Dellutri Law Group - September 2022

Top 3 Legal Issues for Unmarried Couples

Living here in Southwest Florida, we all know unmarried couples who live together in loving and committed relationships but don’t intend to get married for myriad reasons. At the same time, they keep putting off creating an estate plan to protect each other for when “life happens.” I’d like to share a story with you of Bob and Sue, who represent a collage of clients I have had over the years and the dangers they face by not having a proper estate plan. Bob is divorced and moved from New Jersey to Florida eight years ago after retiring at the age of 67. He was renting a condo at the time he met Sue. Sue is a widow and moved from Ohio to Florida 10 years ago, owns a homesteaded, single-family home, and is the same age as Bob.

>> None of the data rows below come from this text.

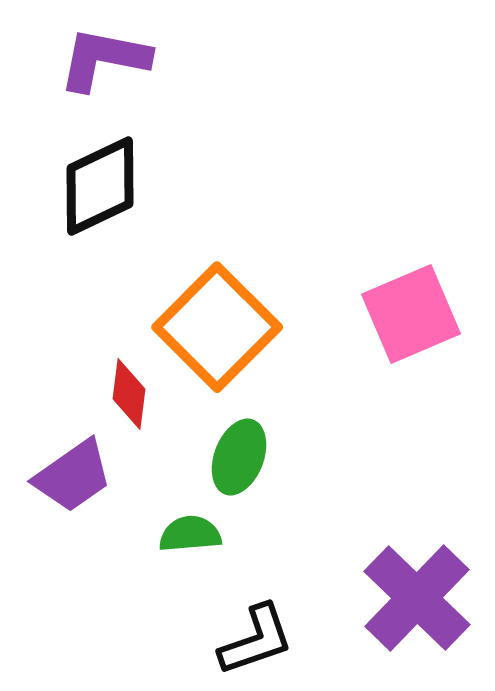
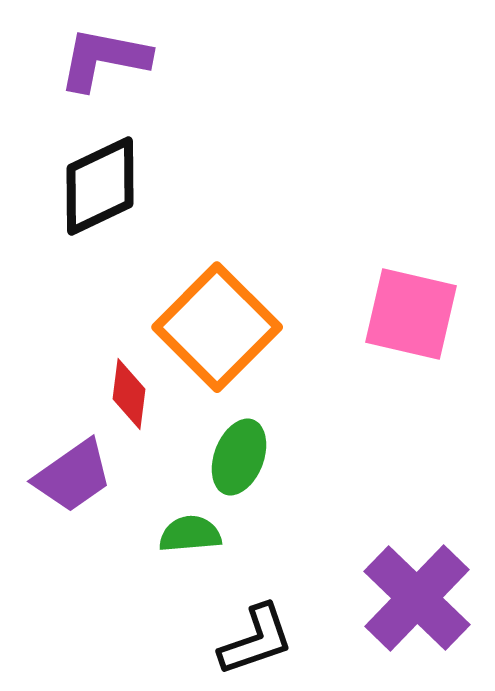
pink square: rotated 36 degrees clockwise
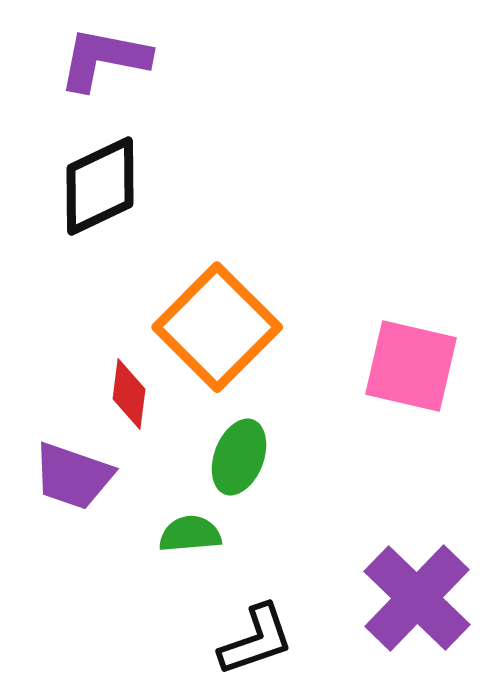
pink square: moved 52 px down
purple trapezoid: rotated 54 degrees clockwise
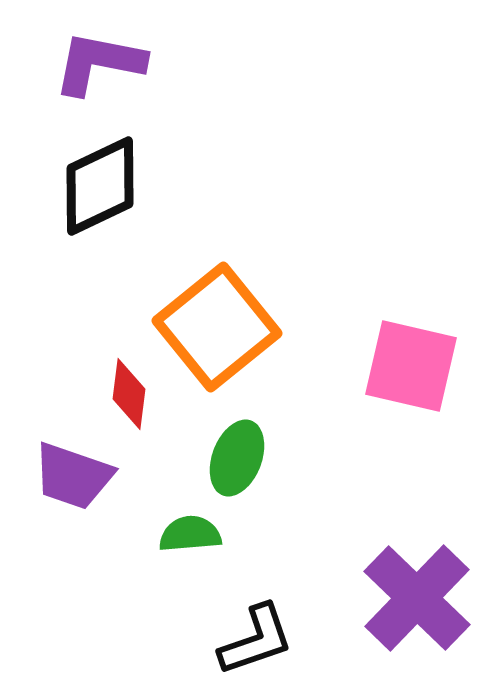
purple L-shape: moved 5 px left, 4 px down
orange square: rotated 6 degrees clockwise
green ellipse: moved 2 px left, 1 px down
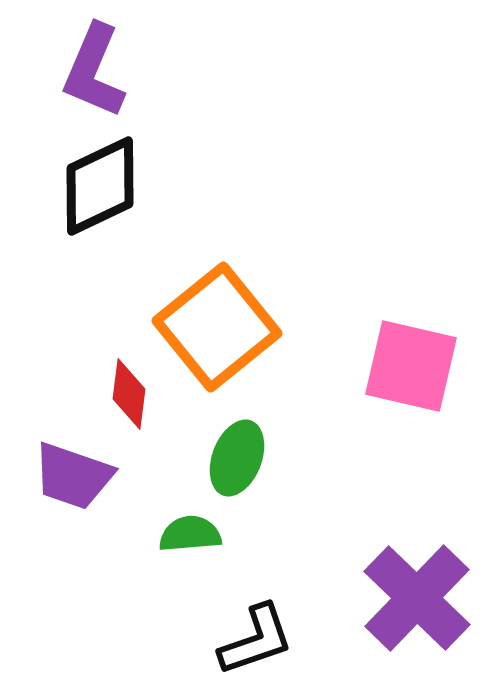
purple L-shape: moved 5 px left, 8 px down; rotated 78 degrees counterclockwise
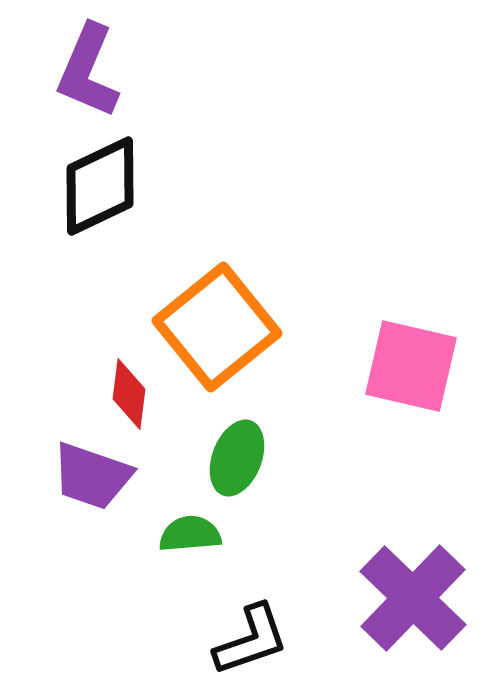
purple L-shape: moved 6 px left
purple trapezoid: moved 19 px right
purple cross: moved 4 px left
black L-shape: moved 5 px left
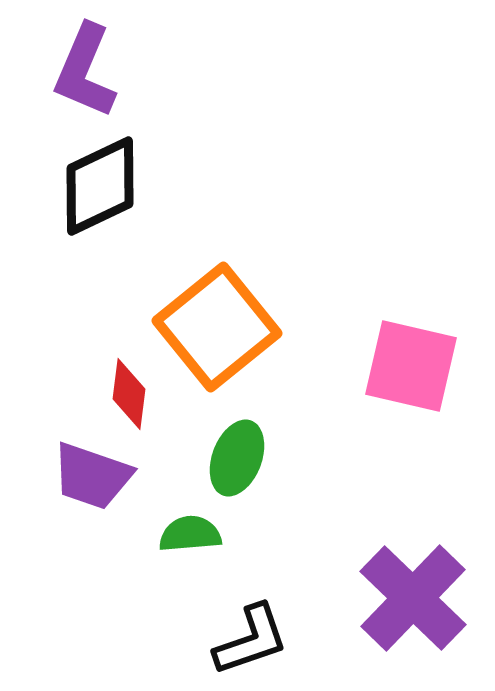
purple L-shape: moved 3 px left
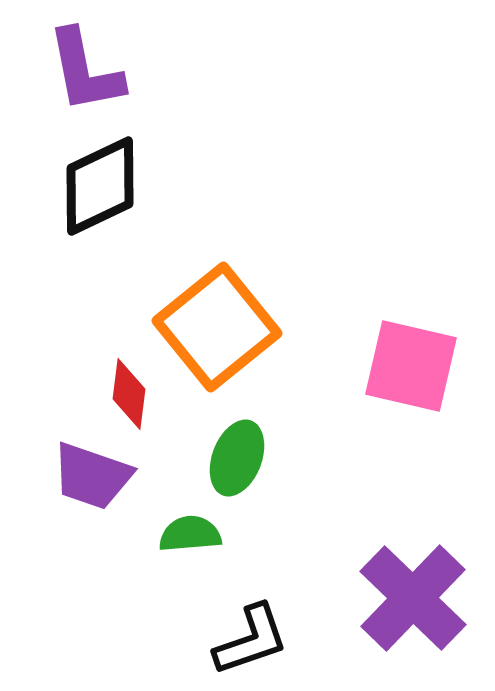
purple L-shape: rotated 34 degrees counterclockwise
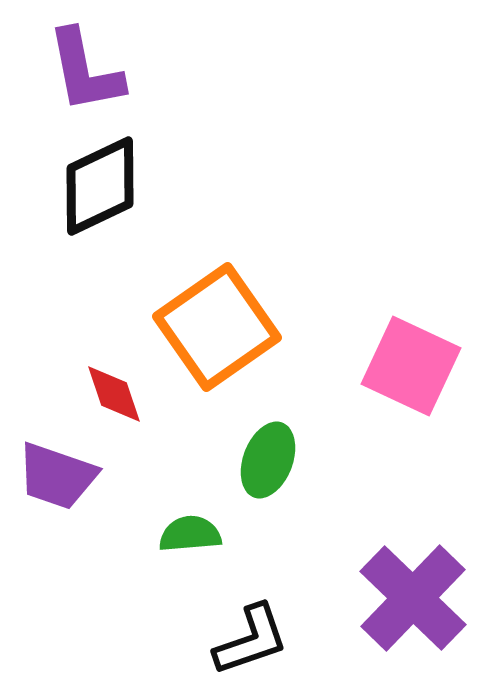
orange square: rotated 4 degrees clockwise
pink square: rotated 12 degrees clockwise
red diamond: moved 15 px left; rotated 26 degrees counterclockwise
green ellipse: moved 31 px right, 2 px down
purple trapezoid: moved 35 px left
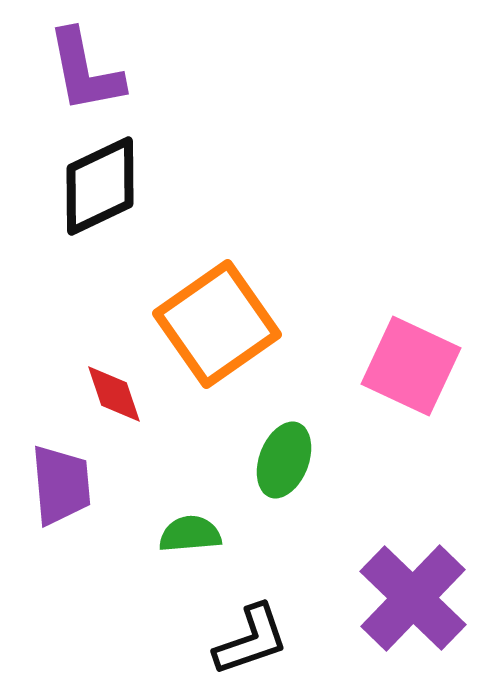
orange square: moved 3 px up
green ellipse: moved 16 px right
purple trapezoid: moved 4 px right, 9 px down; rotated 114 degrees counterclockwise
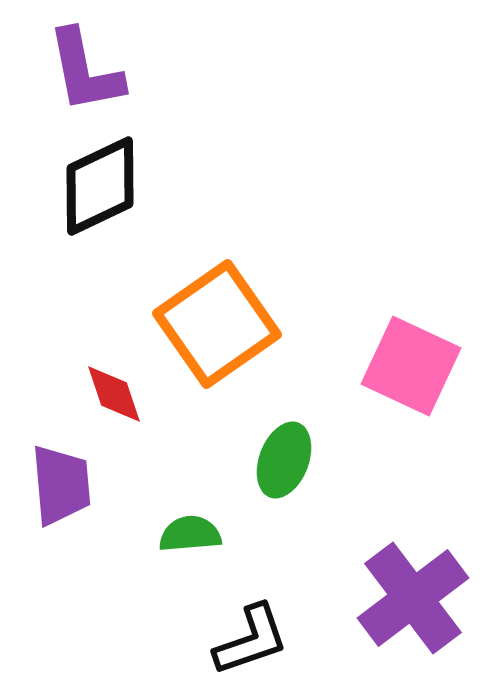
purple cross: rotated 9 degrees clockwise
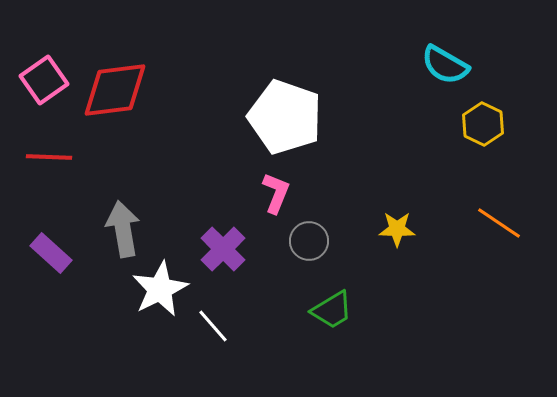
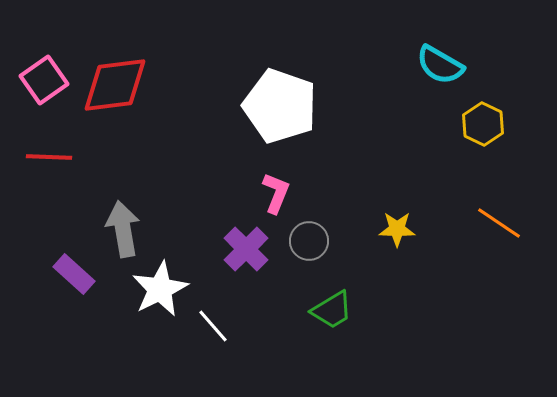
cyan semicircle: moved 5 px left
red diamond: moved 5 px up
white pentagon: moved 5 px left, 11 px up
purple cross: moved 23 px right
purple rectangle: moved 23 px right, 21 px down
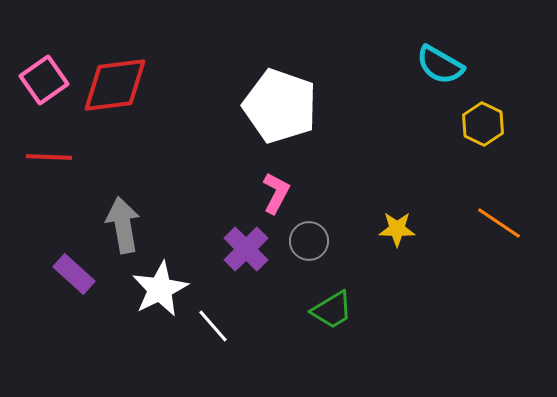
pink L-shape: rotated 6 degrees clockwise
gray arrow: moved 4 px up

They met at a local golf course, hit it off, and have been living together for the past seven years in Sue’s home. They have no plans of getting married and have no estate planning documents together, although Bob has a power of attorney and health care surrogate from his prior marriage naming his eldest son as his agent. Legal Issue No. 1 — Health Care One day, they are playing golf, and on a par three hole, Bob gets a hole in one! He gets excited and starts jumping up and down, and then, he begins to suffer chest pains and collapses on the course. He is rushed by ambulance to the hospital and placed into intensive care. Sue follows in her car, and when she gets to the hospital, they won’t let her see Bob because they are not married and she does not have a health care surrogate. Not only can’t she see him, but they can’t even disclose his medical condition to her. Sue has to call Bob’s son to let him know what has happened and has to ask him to call the hospital and call her back so she can know how Bob is doing. As horrible as the situation is for Sue, the hospital and doctor must comply with privacy laws. Legal Issue No. 2 — Government Benefits Bob fortunately recovers and, after a stint in rehab, goes back home to Sue’s house. As a couple, they are able to live comfortably on their Social Security income and small pension Sue receives from her late husband. Sue’s Social Security is $3,500 plus a $500 pension, and Bob only receives

$800 as he worked most of his career as a self-employed contractor underreporting his income to the IRS to save taxes. Sue also has about $127,000 in cash and investments, plus a new Lexus in her name she shares with Bob. After a couple of months, they get back on the golf course. On the second hole, they hear someone yell, “FOUR!” They both turn around to look and Sue gets struck in her right temple causing her to blackout. She gets rushed to the hospital and is put in intensive care. Now Bob can’t see her, and she has no documents appointing anyone to represent her. The prognosis is not good, and she will not be able to return home but will have to go into a nursing home as she suffered permanent brain damage and lost many of her motor functions and ability to communicate. Her daughter now has to go through the lengthy and expensive legal process of being appointed her guardian so she is authorized to make legal and medical decisions. While Bob asked the court to appoint him, the daughter has preference. The first issue with Medicaid benefits is that all of Sue’s income has to go pay for the nursing home, meaning that Bob only has $800 a month to live on. If they were married, he could apply to keep approximately $2,100 of Sue’s Social Security benefits to live on. Also, Sue is only able to keep her home, personal belongings, car, and $2,000 in other assets. Therefore, she will have to spend down $125,000 of her assets before she even qualifies for Medicaid. If they were married and Bob had a power of attorney, he could have transferred $125,000 to himself to protect the assets to pass to Sue’s daughter by creating an irrevocable special needs trust for the benefit of Sue. The next government benefit issue arises upon the death of Sue, who passed a year later. Since they were not married, Bob has no right to Sue’s Social Security benefit. If they were married, he would get her $3,500 and lose his $800. Now, he has only $800 to live on. Also, keep in mind, you have to be married at least nine months to qualify for a deceased spouse’s Social Security benefits.